Theirworld has been campaigning for months for them to make good on their promise, which was made on February 4, 2016. 

The United Kingdom, Germany, Norway, Kuwait and the United Nations brought donors together and revealed radical plans that included getting all Syrian refugee children into education in neighbouring countries during the 2016-17 school year.

Commitments from international donors have helped about half of Syrian refugee children into school in Turkey, Lebanon and Jordan. But one year after the promise – and with only a few months until the end of the school year – the others are still being denied an education.

Gordon Brown, the United Nations Special Envoy for Global Education, told a British parliamentary inquiry last week: “We’re still one million kids short. We’re still $1 billion short.

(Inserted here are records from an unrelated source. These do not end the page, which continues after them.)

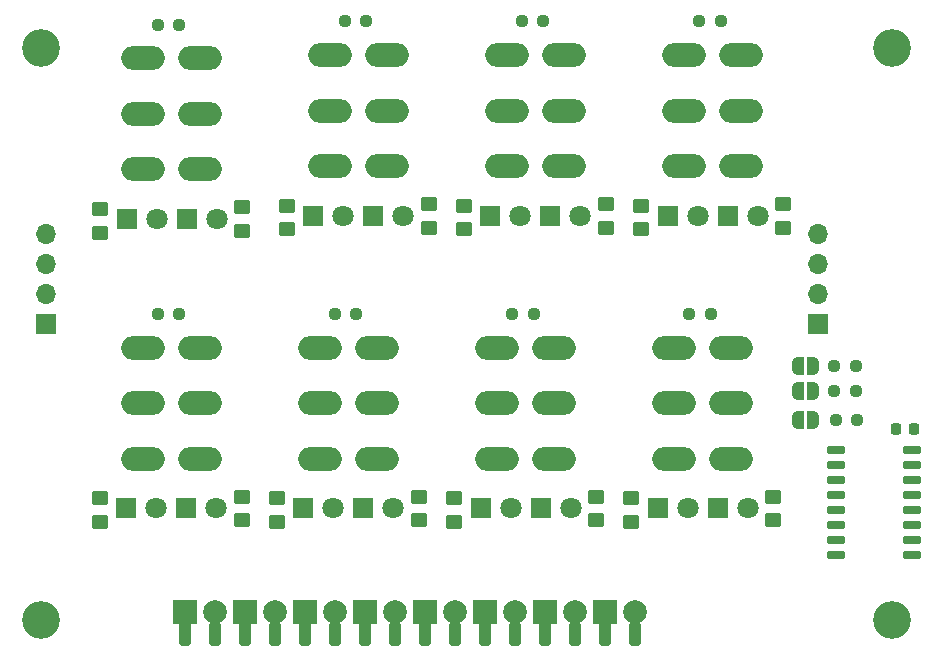
<source format=gbr>
%TF.GenerationSoftware,KiCad,Pcbnew,8.0.2*%
%TF.CreationDate,2025-01-24T00:11:38+01:00*%
%TF.ProjectId,INPUT_ADD_ON,494e5055-545f-4414-9444-5f4f4e2e6b69,rev?*%
%TF.SameCoordinates,Original*%
%TF.FileFunction,Soldermask,Top*%
%TF.FilePolarity,Negative*%
%FSLAX46Y46*%
G04 Gerber Fmt 4.6, Leading zero omitted, Abs format (unit mm)*
G04 Created by KiCad (PCBNEW 8.0.2) date 2025-01-24 00:11:38*
%MOMM*%
%LPD*%
G01*
G04 APERTURE LIST*
G04 Aperture macros list*
%AMRoundRect*
0 Rectangle with rounded corners*
0 $1 Rounding radius*
0 $2 $3 $4 $5 $6 $7 $8 $9 X,Y pos of 4 corners*
0 Add a 4 corners polygon primitive as box body*
4,1,4,$2,$3,$4,$5,$6,$7,$8,$9,$2,$3,0*
0 Add four circle primitives for the rounded corners*
1,1,$1+$1,$2,$3*
1,1,$1+$1,$4,$5*
1,1,$1+$1,$6,$7*
1,1,$1+$1,$8,$9*
0 Add four rect primitives between the rounded corners*
20,1,$1+$1,$2,$3,$4,$5,0*
20,1,$1+$1,$4,$5,$6,$7,0*
20,1,$1+$1,$6,$7,$8,$9,0*
20,1,$1+$1,$8,$9,$2,$3,0*%
%AMFreePoly0*
4,1,19,0.500000,-0.750000,0.000000,-0.750000,0.000000,-0.744911,-0.071157,-0.744911,-0.207708,-0.704816,-0.327430,-0.627875,-0.420627,-0.520320,-0.479746,-0.390866,-0.500000,-0.250000,-0.500000,0.250000,-0.479746,0.390866,-0.420627,0.520320,-0.327430,0.627875,-0.207708,0.704816,-0.071157,0.744911,0.000000,0.744911,0.000000,0.750000,0.500000,0.750000,0.500000,-0.750000,0.500000,-0.750000,
$1*%
%AMFreePoly1*
4,1,19,0.000000,0.744911,0.071157,0.744911,0.207708,0.704816,0.327430,0.627875,0.420627,0.520320,0.479746,0.390866,0.500000,0.250000,0.500000,-0.250000,0.479746,-0.390866,0.420627,-0.520320,0.327430,-0.627875,0.207708,-0.704816,0.071157,-0.744911,0.000000,-0.744911,0.000000,-0.750000,-0.500000,-0.750000,-0.500000,0.750000,0.000000,0.750000,0.000000,0.744911,0.000000,0.744911,
$1*%
G04 Aperture macros list end*
%ADD10C,3.200000*%
%ADD11R,1.700000X1.700000*%
%ADD12O,1.700000X1.700000*%
%ADD13C,2.000000*%
%ADD14R,2.000000X2.000000*%
%ADD15RoundRect,0.150000X-0.650000X-0.150000X0.650000X-0.150000X0.650000X0.150000X-0.650000X0.150000X0*%
%ADD16O,3.700000X2.000000*%
%ADD17RoundRect,0.250000X0.450000X-0.350000X0.450000X0.350000X-0.450000X0.350000X-0.450000X-0.350000X0*%
%ADD18RoundRect,0.237500X-0.250000X-0.237500X0.250000X-0.237500X0.250000X0.237500X-0.250000X0.237500X0*%
%ADD19RoundRect,0.237500X0.250000X0.237500X-0.250000X0.237500X-0.250000X-0.237500X0.250000X-0.237500X0*%
%ADD20FreePoly0,0.000000*%
%ADD21FreePoly1,0.000000*%
%ADD22RoundRect,0.250000X0.250000X0.750000X-0.250000X0.750000X-0.250000X-0.750000X0.250000X-0.750000X0*%
%ADD23C,1.800000*%
%ADD24R,1.800000X1.800000*%
%ADD25RoundRect,0.225000X0.225000X0.250000X-0.225000X0.250000X-0.225000X-0.250000X0.225000X-0.250000X0*%
G04 APERTURE END LIST*
D10*
%TO.C,REF\u002A\u002A*%
X166000000Y-73500000D03*
%TD*%
%TO.C,REF\u002A\u002A*%
X94000000Y-73500000D03*
%TD*%
%TO.C,REF\u002A\u002A*%
X94000000Y-122000000D03*
%TD*%
%TO.C,REF\u002A\u002A*%
X166000000Y-122000000D03*
%TD*%
D11*
%TO.C,J102*%
X94361000Y-96901000D03*
D12*
X94361000Y-94361000D03*
X94361000Y-91821000D03*
X94361000Y-89281000D03*
%TD*%
D11*
%TO.C,J101*%
X159766000Y-96901000D03*
D12*
X159766000Y-94361000D03*
X159766000Y-91821000D03*
X159766000Y-89281000D03*
%TD*%
D13*
%TO.C,J901*%
X108712000Y-121285000D03*
D14*
X106172000Y-121285000D03*
%TD*%
%TO.C,J801*%
X141732000Y-121285000D03*
D13*
X144272000Y-121285000D03*
%TD*%
D14*
%TO.C,J701*%
X131572000Y-121285000D03*
D13*
X134112000Y-121285000D03*
%TD*%
D14*
%TO.C,J601*%
X121412000Y-121285000D03*
D13*
X123952000Y-121285000D03*
%TD*%
D14*
%TO.C,J501*%
X111252000Y-121285000D03*
D13*
X113792000Y-121285000D03*
%TD*%
D14*
%TO.C,J401*%
X136652000Y-121285000D03*
D13*
X139192000Y-121285000D03*
%TD*%
D14*
%TO.C,J301*%
X126492000Y-121285000D03*
D13*
X129032000Y-121285000D03*
%TD*%
D14*
%TO.C,J201*%
X116332000Y-121285000D03*
D13*
X118872000Y-121285000D03*
%TD*%
D15*
%TO.C,U101*%
X161250000Y-107555000D03*
X161250000Y-108825000D03*
X161250000Y-110095000D03*
X161250000Y-111365000D03*
X161250000Y-112635000D03*
X161250000Y-113905000D03*
X161250000Y-115175000D03*
X161250000Y-116445000D03*
X167750000Y-116445000D03*
X167750000Y-115175000D03*
X167750000Y-113905000D03*
X167750000Y-112635000D03*
X167750000Y-111365000D03*
X167750000Y-110095000D03*
X167750000Y-108825000D03*
X167750000Y-107555000D03*
%TD*%
D16*
%TO.C,SW901*%
X107416000Y-74420000D03*
X107416000Y-79120000D03*
X107416000Y-83820000D03*
X102616000Y-74420000D03*
X102616000Y-79120000D03*
X102616000Y-83820000D03*
%TD*%
%TO.C,SW801*%
X147600000Y-108300000D03*
X147600000Y-103600000D03*
X147600000Y-98900000D03*
X152400000Y-108300000D03*
X152400000Y-103600000D03*
X152400000Y-98900000D03*
%TD*%
%TO.C,SW701*%
X132600000Y-108300000D03*
X132600000Y-103600000D03*
X132600000Y-98900000D03*
X137400000Y-108300000D03*
X137400000Y-103600000D03*
X137400000Y-98900000D03*
%TD*%
%TO.C,SW601*%
X117600000Y-108300000D03*
X117600000Y-103600000D03*
X117600000Y-98900000D03*
X122400000Y-108300000D03*
X122400000Y-103600000D03*
X122400000Y-98900000D03*
%TD*%
%TO.C,SW501*%
X102600000Y-108300000D03*
X102600000Y-103600000D03*
X102600000Y-98900000D03*
X107400000Y-108300000D03*
X107400000Y-103600000D03*
X107400000Y-98900000D03*
%TD*%
%TO.C,SW401*%
X148428000Y-83532000D03*
X148428000Y-78832000D03*
X148428000Y-74132000D03*
X153228000Y-83532000D03*
X153228000Y-78832000D03*
X153228000Y-74132000D03*
%TD*%
%TO.C,SW301*%
X133428000Y-83532000D03*
X133428000Y-78832000D03*
X133428000Y-74132000D03*
X138228000Y-83532000D03*
X138228000Y-78832000D03*
X138228000Y-74132000D03*
%TD*%
%TO.C,SW201*%
X118428000Y-83532000D03*
X118428000Y-78832000D03*
X118428000Y-74132000D03*
X123228000Y-83532000D03*
X123228000Y-78832000D03*
X123228000Y-74132000D03*
%TD*%
D17*
%TO.C,R903*%
X98949000Y-87166000D03*
X98949000Y-89166000D03*
%TD*%
%TO.C,R902*%
X110985000Y-87037000D03*
X110985000Y-89037000D03*
%TD*%
D18*
%TO.C,R901*%
X105687500Y-71557000D03*
X103862500Y-71557000D03*
%TD*%
D17*
%TO.C,R803*%
X143933000Y-113646000D03*
X143933000Y-111646000D03*
%TD*%
%TO.C,R802*%
X155969000Y-113517000D03*
X155969000Y-111517000D03*
%TD*%
D18*
%TO.C,R801*%
X148846500Y-96037000D03*
X150671500Y-96037000D03*
%TD*%
D17*
%TO.C,R703*%
X128933000Y-113646000D03*
X128933000Y-111646000D03*
%TD*%
%TO.C,R702*%
X140969000Y-113517000D03*
X140969000Y-111517000D03*
%TD*%
D18*
%TO.C,R701*%
X133846500Y-96037000D03*
X135671500Y-96037000D03*
%TD*%
D17*
%TO.C,R603*%
X113933000Y-113646000D03*
X113933000Y-111646000D03*
%TD*%
%TO.C,R602*%
X125969000Y-113517000D03*
X125969000Y-111517000D03*
%TD*%
D18*
%TO.C,R601*%
X118846500Y-96037000D03*
X120671500Y-96037000D03*
%TD*%
D17*
%TO.C,R503*%
X98933000Y-113646000D03*
X98933000Y-111646000D03*
%TD*%
%TO.C,R502*%
X110969000Y-113517000D03*
X110969000Y-111517000D03*
%TD*%
D18*
%TO.C,R501*%
X103846500Y-96037000D03*
X105671500Y-96037000D03*
%TD*%
D17*
%TO.C,R403*%
X144761000Y-88878000D03*
X144761000Y-86878000D03*
%TD*%
%TO.C,R402*%
X156797000Y-88749000D03*
X156797000Y-86749000D03*
%TD*%
D18*
%TO.C,R401*%
X149674500Y-71269000D03*
X151499500Y-71269000D03*
%TD*%
D17*
%TO.C,R303*%
X129761000Y-88878000D03*
X129761000Y-86878000D03*
%TD*%
%TO.C,R302*%
X141797000Y-88749000D03*
X141797000Y-86749000D03*
%TD*%
D18*
%TO.C,R301*%
X134674500Y-71269000D03*
X136499500Y-71269000D03*
%TD*%
D17*
%TO.C,R203*%
X114761000Y-88878000D03*
X114761000Y-86878000D03*
%TD*%
%TO.C,R202*%
X126797000Y-88749000D03*
X126797000Y-86749000D03*
%TD*%
D18*
%TO.C,R201*%
X119674500Y-71269000D03*
X121499500Y-71269000D03*
%TD*%
D19*
%TO.C,R103*%
X161139500Y-100457000D03*
X162964500Y-100457000D03*
%TD*%
%TO.C,R102*%
X162964500Y-102616000D03*
X161139500Y-102616000D03*
%TD*%
%TO.C,R101*%
X161266500Y-105029000D03*
X163091500Y-105029000D03*
%TD*%
D20*
%TO.C,JP103*%
X158048000Y-100457000D03*
D21*
X159348000Y-100457000D03*
%TD*%
D20*
%TO.C,JP102*%
X158033000Y-102622000D03*
D21*
X159333000Y-102622000D03*
%TD*%
D20*
%TO.C,JP101*%
X158048000Y-105029000D03*
D21*
X159348000Y-105029000D03*
%TD*%
D22*
%TO.C,J903*%
X106172000Y-123190000D03*
%TD*%
%TO.C,J902*%
X108712000Y-123190000D03*
%TD*%
%TO.C,J803*%
X141732000Y-123190000D03*
%TD*%
%TO.C,J802*%
X144272000Y-123190000D03*
%TD*%
%TO.C,J703*%
X131572000Y-123190000D03*
%TD*%
%TO.C,J702*%
X134112000Y-123190000D03*
%TD*%
%TO.C,J603*%
X121412000Y-123190000D03*
%TD*%
%TO.C,J602*%
X123952000Y-123190000D03*
%TD*%
%TO.C,J503*%
X111252000Y-123190000D03*
%TD*%
%TO.C,J502*%
X113792000Y-123190000D03*
%TD*%
%TO.C,J403*%
X136652000Y-123190000D03*
%TD*%
%TO.C,J402*%
X139192000Y-123190000D03*
%TD*%
%TO.C,J303*%
X126492000Y-123190000D03*
%TD*%
%TO.C,J302*%
X129032000Y-123190000D03*
%TD*%
%TO.C,J203*%
X116332000Y-123190000D03*
%TD*%
%TO.C,J202*%
X118872000Y-123190000D03*
%TD*%
D23*
%TO.C,D902*%
X103746000Y-88037000D03*
D24*
X101206000Y-88037000D03*
%TD*%
D23*
%TO.C,D901*%
X108826000Y-88039000D03*
D24*
X106286000Y-88039000D03*
%TD*%
%TO.C,D802*%
X146190000Y-112517000D03*
D23*
X148730000Y-112517000D03*
%TD*%
D24*
%TO.C,D801*%
X151270000Y-112519000D03*
D23*
X153810000Y-112519000D03*
%TD*%
D24*
%TO.C,D702*%
X131190000Y-112517000D03*
D23*
X133730000Y-112517000D03*
%TD*%
D24*
%TO.C,D701*%
X136270000Y-112519000D03*
D23*
X138810000Y-112519000D03*
%TD*%
D24*
%TO.C,D602*%
X116190000Y-112517000D03*
D23*
X118730000Y-112517000D03*
%TD*%
D24*
%TO.C,D601*%
X121270000Y-112519000D03*
D23*
X123810000Y-112519000D03*
%TD*%
D24*
%TO.C,D502*%
X101190000Y-112517000D03*
D23*
X103730000Y-112517000D03*
%TD*%
D24*
%TO.C,D501*%
X106270000Y-112519000D03*
D23*
X108810000Y-112519000D03*
%TD*%
D24*
%TO.C,D402*%
X147018000Y-87749000D03*
D23*
X149558000Y-87749000D03*
%TD*%
D24*
%TO.C,D401*%
X152098000Y-87751000D03*
D23*
X154638000Y-87751000D03*
%TD*%
D24*
%TO.C,D302*%
X132018000Y-87749000D03*
D23*
X134558000Y-87749000D03*
%TD*%
D24*
%TO.C,D301*%
X137098000Y-87751000D03*
D23*
X139638000Y-87751000D03*
%TD*%
D24*
%TO.C,D202*%
X117018000Y-87749000D03*
D23*
X119558000Y-87749000D03*
%TD*%
D24*
%TO.C,D201*%
X122098000Y-87751000D03*
D23*
X124638000Y-87751000D03*
%TD*%
D25*
%TO.C,C101*%
X167907000Y-105791000D03*
X166357000Y-105791000D03*
%TD*%
M02*

</source>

The UK has made good on its promises – it’s time other countries make good on theirs.”

A statement from the British Embassy in Beirut highlighted the funding delivered so far by the UK for education in Lebanon – and added that the London conference co-hosts “look forward to renewing these commitments at the Brussels conference in April”.

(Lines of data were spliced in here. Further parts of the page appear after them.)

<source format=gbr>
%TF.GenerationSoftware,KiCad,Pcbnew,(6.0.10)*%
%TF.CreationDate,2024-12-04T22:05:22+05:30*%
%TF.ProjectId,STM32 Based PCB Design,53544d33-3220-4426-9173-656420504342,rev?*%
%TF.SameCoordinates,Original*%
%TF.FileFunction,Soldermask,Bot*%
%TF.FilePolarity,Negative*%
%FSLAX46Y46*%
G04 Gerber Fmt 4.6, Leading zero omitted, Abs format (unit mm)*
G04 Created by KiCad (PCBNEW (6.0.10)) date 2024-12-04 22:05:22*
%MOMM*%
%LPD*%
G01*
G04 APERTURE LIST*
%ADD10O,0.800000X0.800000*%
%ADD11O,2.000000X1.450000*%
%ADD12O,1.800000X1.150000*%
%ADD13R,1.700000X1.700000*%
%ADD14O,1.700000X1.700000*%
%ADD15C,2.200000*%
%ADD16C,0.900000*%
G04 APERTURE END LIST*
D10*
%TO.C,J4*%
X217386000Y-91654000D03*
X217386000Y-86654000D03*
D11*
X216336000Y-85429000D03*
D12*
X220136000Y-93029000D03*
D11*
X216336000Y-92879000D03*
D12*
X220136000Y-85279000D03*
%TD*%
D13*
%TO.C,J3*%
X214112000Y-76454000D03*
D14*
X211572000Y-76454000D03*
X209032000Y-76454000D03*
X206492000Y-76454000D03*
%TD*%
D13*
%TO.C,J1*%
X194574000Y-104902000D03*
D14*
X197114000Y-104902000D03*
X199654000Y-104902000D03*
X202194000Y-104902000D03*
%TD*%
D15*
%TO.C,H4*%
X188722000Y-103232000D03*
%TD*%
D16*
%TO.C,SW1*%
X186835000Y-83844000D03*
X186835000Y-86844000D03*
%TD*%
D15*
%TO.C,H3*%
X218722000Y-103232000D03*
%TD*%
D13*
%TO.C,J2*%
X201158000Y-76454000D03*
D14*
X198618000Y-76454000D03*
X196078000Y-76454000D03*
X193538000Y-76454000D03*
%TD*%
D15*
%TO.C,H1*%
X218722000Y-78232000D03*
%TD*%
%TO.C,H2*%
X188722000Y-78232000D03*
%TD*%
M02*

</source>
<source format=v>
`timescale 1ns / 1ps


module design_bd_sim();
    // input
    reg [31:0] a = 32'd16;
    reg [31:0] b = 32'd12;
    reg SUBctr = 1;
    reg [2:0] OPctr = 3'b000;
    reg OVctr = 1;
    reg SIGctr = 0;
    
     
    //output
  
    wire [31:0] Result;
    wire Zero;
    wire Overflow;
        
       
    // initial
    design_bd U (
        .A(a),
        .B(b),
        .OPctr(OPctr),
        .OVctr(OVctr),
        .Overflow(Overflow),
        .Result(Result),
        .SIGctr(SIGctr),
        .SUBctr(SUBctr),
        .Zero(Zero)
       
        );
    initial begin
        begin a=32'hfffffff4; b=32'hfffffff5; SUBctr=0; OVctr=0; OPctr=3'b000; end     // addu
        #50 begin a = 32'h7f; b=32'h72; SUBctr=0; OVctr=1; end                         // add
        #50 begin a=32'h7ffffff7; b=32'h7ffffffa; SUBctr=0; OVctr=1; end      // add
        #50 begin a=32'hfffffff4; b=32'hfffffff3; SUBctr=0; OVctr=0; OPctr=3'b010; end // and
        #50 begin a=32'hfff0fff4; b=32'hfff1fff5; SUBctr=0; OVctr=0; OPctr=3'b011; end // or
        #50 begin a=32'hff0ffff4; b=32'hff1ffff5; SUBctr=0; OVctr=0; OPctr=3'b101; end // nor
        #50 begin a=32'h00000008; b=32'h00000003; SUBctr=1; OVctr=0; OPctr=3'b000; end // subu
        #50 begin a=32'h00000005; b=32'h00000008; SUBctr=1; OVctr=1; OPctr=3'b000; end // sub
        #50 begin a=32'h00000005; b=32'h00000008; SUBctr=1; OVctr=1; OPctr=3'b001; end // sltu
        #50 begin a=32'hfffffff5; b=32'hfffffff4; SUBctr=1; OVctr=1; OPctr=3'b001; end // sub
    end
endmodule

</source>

Ben Hewitt, Campaigns and Communications Director at Theirworld, warned: “The meeting in Brussels will only work if governments are transparent about their funding commitments to education and work together to urgently fill the funding gap needed to get every child in school.

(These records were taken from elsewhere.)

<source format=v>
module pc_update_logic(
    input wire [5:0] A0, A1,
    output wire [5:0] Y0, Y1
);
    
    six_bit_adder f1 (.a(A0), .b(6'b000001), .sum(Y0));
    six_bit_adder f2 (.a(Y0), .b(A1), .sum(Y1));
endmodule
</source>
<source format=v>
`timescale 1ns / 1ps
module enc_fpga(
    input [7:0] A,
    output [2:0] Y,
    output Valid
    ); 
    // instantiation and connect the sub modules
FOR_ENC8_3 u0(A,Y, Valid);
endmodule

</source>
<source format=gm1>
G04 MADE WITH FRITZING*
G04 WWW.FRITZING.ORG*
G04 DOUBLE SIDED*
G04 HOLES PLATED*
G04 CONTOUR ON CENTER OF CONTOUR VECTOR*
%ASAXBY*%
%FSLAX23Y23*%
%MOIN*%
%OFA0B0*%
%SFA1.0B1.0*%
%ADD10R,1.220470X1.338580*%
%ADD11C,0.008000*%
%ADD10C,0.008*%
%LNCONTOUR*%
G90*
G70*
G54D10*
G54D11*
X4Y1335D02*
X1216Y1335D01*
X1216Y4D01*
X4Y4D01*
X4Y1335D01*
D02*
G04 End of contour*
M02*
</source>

“The UK, Germany, Norway, Kuwait and the UN brought 60 donors together in London and made a promise to get every child in school. 

“The conference in April is an important step – but must be a meeting of action, as there will be only three months left to deliver on the promises made to a million refugee children who fled the war in Syria and are desperate to go to school.”

The UK’s Secretary of State for International Development, Priti Patel, was in Lebanon to mark the one-year anniversary of the London conference.

There she announced the UK is keeping to its commitment to invest £160 million over four years in quality education in Lebanon. 

Patel also said: “The UK has delivered on the promises we made last year, reaching hundreds of thousands of Lebanese and refugees. Now it is essential that the international community and host governments alike step up with the funding and reforms needed to complete the ambitious agenda agreed in London.” 

In or out of school

At the end of 2016, there were 1.6 million registered Syrian refugees of school age in Turkey, Lebanon and Jordan.

  • TURKEY: 491,896 in school, 380,000 out of school, 871,896 total (ages 6-18)
  • LEBANON: 200,000 in school, 277,034 out of school, 477,034 total (ages 3-17)
  • JORDAN: 170,000 in school, 91,000 out of school, 261,000 total

The UK’s Department for International Development is working with partners and providing multi-year funding that allows education ministries to plan ahead and donors to track where the money is going.

But there has been a lack of overall transparency about the promise to get all Syrian refugee children into school this year.  

Theirworld investigation uncovered the lack of a clear and coherent overview of how the pledge is progressing. We found that less than a third of the $1.4 billion funding needed for education was committed in 2016 and only half of the 1.7 million children are in school.

Individual commitments have been made by Germany, Norway, the United States, the European Union and the World Bank. They have helped thousands of children into school and at lesser risk of child marriage, child labour and exploitation.

But a collective effort is now needed from all donors to ensure the pledge made in London a year ago is kept and all the necessary financing is delivered. 

Transparency, real delivery and long-term commitments are vital – or all that hundreds of thousands of Syrian children will get this year is broken promises.